Movies helpful to history students

As a history teacher, I often mention movies in the classroom to help the students gain some perspective on events and experiences that might be foreign to them. I’ve found that we cannot discuss the Greek and Persian wars without the movie 300 entering the conversation. To explain the events before and after that battle in light of what they think they know from the movie is beneficial. Once I led a before-class discussion of which war movies were truest to life. Since many of my students have military backgrounds, their perspective of war movies is probably more useful than that of the general population. Recently I recommended 1776 as a way to learn the issues and personalities surrounding the writing of the Declaration of Independence. Although Adams, Jefferson, Franklin, and the rest did not sporadically burst into song in Philadelphia that summer, the movie script successfully reproduces the conversations that happened during that key historic event.

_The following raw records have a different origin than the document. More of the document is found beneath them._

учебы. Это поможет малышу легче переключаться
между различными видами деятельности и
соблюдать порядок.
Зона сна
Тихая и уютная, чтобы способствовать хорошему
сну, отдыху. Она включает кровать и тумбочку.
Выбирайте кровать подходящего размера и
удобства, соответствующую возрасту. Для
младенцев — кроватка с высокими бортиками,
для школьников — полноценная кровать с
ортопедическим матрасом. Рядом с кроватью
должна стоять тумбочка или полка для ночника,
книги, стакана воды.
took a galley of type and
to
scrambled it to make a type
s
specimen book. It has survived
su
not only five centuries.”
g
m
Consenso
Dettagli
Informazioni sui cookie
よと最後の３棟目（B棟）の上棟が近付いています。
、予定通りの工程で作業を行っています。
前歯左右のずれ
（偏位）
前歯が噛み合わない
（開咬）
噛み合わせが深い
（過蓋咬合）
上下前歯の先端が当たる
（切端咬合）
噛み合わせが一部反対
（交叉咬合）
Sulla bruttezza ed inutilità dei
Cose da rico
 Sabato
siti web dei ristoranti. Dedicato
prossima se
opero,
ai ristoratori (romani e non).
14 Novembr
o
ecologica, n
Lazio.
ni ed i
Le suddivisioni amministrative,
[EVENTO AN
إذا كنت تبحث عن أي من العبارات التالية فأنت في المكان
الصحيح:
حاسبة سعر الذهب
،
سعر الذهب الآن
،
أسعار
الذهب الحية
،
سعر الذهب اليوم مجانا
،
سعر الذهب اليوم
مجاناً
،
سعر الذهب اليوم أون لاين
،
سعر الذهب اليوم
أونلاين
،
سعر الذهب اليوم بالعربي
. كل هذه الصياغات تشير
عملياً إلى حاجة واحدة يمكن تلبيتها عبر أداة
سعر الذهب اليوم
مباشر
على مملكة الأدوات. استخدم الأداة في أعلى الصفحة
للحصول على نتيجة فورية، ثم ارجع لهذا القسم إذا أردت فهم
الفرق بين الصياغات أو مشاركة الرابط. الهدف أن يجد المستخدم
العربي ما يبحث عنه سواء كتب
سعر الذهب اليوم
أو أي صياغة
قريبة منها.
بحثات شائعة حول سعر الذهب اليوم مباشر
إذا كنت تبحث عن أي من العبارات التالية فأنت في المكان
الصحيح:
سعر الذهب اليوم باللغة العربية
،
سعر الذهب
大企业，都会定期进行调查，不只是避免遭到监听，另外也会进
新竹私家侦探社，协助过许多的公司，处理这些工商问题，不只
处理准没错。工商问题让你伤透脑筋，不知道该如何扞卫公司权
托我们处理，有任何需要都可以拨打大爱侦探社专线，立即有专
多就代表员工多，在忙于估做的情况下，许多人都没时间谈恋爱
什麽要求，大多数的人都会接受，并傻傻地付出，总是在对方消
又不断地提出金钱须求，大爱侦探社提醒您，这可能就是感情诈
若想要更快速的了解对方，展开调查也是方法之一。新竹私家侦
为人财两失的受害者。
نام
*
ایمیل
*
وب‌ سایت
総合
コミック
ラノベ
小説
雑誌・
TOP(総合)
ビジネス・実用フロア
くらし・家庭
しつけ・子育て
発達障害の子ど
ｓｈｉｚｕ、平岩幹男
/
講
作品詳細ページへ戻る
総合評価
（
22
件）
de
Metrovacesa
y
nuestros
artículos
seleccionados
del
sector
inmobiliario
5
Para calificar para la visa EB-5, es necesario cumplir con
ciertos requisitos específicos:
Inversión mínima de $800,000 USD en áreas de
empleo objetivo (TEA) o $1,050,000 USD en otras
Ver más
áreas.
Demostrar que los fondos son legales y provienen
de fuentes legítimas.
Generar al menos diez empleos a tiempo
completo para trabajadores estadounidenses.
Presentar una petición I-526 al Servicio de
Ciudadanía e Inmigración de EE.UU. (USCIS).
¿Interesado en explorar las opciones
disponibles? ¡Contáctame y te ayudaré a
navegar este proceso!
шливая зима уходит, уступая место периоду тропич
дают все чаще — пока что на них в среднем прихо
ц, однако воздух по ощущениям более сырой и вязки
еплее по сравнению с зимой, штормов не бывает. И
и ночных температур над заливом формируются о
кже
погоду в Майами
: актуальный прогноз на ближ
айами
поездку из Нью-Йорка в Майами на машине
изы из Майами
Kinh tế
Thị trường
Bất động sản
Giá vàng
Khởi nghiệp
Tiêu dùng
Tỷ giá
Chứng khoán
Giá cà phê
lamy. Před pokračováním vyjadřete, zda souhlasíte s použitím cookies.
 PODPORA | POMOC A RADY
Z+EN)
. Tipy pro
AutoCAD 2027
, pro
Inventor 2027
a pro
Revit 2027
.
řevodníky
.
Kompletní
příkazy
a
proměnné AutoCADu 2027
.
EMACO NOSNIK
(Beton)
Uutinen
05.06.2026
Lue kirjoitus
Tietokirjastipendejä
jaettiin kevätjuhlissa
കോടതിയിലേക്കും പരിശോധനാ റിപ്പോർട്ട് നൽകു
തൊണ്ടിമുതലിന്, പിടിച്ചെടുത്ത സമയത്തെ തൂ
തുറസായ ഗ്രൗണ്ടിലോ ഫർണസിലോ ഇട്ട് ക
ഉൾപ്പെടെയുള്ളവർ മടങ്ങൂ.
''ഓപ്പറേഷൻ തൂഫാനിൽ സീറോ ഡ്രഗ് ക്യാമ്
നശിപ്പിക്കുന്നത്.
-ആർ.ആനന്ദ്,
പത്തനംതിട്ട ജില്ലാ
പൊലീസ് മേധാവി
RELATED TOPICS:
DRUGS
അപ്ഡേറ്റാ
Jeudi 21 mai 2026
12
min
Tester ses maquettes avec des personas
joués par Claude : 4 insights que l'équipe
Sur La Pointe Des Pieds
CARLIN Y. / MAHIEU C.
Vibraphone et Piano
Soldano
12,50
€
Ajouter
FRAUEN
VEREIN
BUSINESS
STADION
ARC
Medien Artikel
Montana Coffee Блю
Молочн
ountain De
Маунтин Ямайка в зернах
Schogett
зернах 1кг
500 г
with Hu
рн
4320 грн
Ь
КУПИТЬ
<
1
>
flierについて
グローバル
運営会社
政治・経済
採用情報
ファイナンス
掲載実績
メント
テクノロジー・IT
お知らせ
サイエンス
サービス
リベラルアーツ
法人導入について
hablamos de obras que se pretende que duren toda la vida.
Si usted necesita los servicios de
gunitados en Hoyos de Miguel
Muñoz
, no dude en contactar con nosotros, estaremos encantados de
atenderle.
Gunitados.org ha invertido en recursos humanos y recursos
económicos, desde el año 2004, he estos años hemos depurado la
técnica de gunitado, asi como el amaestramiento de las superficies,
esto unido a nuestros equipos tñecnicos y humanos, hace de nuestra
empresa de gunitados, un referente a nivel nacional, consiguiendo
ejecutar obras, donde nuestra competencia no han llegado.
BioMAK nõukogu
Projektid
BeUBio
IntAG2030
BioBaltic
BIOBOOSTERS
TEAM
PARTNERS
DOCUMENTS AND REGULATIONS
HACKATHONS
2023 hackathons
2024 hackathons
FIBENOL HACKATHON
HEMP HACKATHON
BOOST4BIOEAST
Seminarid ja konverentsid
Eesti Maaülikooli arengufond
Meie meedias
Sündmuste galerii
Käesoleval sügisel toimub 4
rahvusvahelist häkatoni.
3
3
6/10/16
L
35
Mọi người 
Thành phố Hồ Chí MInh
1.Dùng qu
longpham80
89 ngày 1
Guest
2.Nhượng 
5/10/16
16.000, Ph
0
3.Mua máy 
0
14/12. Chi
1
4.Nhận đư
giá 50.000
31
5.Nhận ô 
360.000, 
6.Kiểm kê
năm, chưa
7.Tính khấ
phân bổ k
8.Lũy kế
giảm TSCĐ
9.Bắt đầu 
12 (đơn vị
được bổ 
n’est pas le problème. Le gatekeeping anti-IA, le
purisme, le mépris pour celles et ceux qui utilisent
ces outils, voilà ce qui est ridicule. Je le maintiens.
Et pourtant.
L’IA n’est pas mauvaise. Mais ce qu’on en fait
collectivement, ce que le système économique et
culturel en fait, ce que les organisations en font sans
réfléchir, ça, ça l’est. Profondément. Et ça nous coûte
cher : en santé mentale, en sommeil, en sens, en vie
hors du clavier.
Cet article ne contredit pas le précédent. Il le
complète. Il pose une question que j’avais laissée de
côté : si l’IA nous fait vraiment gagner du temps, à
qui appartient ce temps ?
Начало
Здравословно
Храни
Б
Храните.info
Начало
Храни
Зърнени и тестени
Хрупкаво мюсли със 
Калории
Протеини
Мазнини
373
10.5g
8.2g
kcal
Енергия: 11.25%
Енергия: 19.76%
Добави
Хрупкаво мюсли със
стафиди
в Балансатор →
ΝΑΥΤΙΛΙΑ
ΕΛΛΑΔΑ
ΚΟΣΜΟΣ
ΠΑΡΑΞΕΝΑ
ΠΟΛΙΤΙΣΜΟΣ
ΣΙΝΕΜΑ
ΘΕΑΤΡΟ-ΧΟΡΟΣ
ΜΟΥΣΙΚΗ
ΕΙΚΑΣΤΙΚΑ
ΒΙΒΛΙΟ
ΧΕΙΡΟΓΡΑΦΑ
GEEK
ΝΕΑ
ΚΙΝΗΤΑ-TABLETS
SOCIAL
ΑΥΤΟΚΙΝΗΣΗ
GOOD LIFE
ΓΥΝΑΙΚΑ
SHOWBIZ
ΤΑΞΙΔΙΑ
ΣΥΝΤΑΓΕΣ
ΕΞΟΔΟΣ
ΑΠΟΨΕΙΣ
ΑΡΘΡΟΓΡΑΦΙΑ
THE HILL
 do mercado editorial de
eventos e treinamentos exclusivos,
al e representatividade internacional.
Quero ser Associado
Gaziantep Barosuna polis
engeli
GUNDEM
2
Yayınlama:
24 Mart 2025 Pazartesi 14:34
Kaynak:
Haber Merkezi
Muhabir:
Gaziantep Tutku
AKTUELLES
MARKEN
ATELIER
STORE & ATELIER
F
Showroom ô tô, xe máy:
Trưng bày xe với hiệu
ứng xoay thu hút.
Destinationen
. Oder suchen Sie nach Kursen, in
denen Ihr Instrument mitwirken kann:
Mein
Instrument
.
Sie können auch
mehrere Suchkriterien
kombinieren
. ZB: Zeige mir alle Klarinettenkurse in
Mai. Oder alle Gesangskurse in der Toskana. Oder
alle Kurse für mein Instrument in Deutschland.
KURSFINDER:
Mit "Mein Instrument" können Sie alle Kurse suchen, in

In the coming week, I will be mentioning three more movies to the students. When we are at this part of the book, I frequently want to watch all three movies, even though generally I don’t have enough time for even one of them. Besides, I’ve already seen each of them enough times that I probably could speak much of the dialogue along with the characters on the screen.

Evita (1996) tells the story of Eva Peron, wife of the caudillo Juan Peron. She was part of his message to Argentina that he supported the common people and their goals. (After all, he married one of them.) The movie comes from a musical written by Andrew Lloyd Webber and Tim Rice, first performed on Broadway in 1979. (The soundtrack album was recorded and released in 1976.) As is the case with 1776, Evita depicts the principle characters singing rather than talking. In fact, there are very few spoken words in the entire movie. Casting Madonna in the title role was extremely controversial in the 1990s, but it worked. While the movie condenses history and combines events, it reflects the emotions of the time and place in a way that a classroom lecture and discussion cannot replicate. The movie runs two hours and 15 minutes.

Gandhi (1982) won many awards for its biographical portrayal of Mohandas Gandhi, known in India as the Mahatma. Like Evita, it condenses history, combines some events, and skips others entirely. Unlike Evita, the film Gandhi is not a musical. The key events of Gandhi’s life and career are shown within the proper historical and geographical setting. Again, a sense of the flavor of India during the first half of the twentieth century cannot be reproduced in the classroom. The movie runs three hours and 11 minutes.

The Last Emperor (1987) shows Chinese history during the first half of the twentieth century from the point of view of the final Qing emperor, who was only a boy when the rise of the Republic threw him out of power. Later, he naively cooperated with Japanese officials in an attempt to regain some of his lost power. He then is captured by Communist forces, who retrain him to be like everyone else in China. Once again, the film gives context to the historic events, dramatically depicting the way real people dealt with the changes that were happening in China during those decades. The movie runs two hours and 43 minutes.

An odd similarity among these movies is that all of them begin at the end of the life of the title characters (in the case of Evita and Gandhi, with their funerals) and then treat their lives and histories as flashbacks. This allows the moviemakers to make dramatic jumps in time between two events, omitting the portions of history that are less relevant or interesting for the script and the audience.

These three movies are vastly superior to the large number of movies that use history only as inspiration for the story the moviemakers want to tell. Most movies of historical fiction (and even some that pretend to be documentaries) consist of more fiction than history. This phenomenon is not new—Shakespeare’s historical plays were more imagination and propaganda than they were historical truth. (This may be as close as Oliver Stone will come to being compared to Shakespeare.) When I can point to a few helpful movies, though, it may assist at least one student to gain more appreciation of history than can be imparted in the classroom. J.